> [MATERIAL FOR THIS TASK]
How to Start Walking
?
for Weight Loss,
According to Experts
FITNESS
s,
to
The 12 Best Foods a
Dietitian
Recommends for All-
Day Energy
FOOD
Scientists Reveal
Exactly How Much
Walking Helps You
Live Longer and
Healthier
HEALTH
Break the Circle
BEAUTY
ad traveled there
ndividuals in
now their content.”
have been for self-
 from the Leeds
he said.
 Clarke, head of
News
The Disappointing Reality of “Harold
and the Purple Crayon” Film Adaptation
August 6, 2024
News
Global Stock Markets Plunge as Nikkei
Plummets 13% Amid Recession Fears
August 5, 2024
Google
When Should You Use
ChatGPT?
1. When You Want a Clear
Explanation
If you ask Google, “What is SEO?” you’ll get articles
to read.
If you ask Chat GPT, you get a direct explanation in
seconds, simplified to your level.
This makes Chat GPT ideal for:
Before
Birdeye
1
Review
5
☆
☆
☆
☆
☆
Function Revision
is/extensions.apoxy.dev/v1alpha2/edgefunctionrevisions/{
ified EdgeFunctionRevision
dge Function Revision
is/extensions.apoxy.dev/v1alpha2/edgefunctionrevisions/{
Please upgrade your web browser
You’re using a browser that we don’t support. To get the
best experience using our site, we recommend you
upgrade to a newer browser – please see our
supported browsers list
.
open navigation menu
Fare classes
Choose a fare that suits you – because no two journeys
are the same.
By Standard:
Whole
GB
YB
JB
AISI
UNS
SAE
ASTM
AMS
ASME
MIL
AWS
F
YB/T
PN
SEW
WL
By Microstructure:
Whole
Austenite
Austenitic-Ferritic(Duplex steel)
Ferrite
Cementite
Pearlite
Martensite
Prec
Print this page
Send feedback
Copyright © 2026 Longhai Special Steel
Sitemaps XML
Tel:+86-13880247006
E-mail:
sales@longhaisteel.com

> [WORK ORDER]
Wherever the word "using" appears in the records above, copy that line.

> [RESPONSE TO THE TASK]
You’re using a browser that we don’t support. To get the
best experience using our site, we recommend you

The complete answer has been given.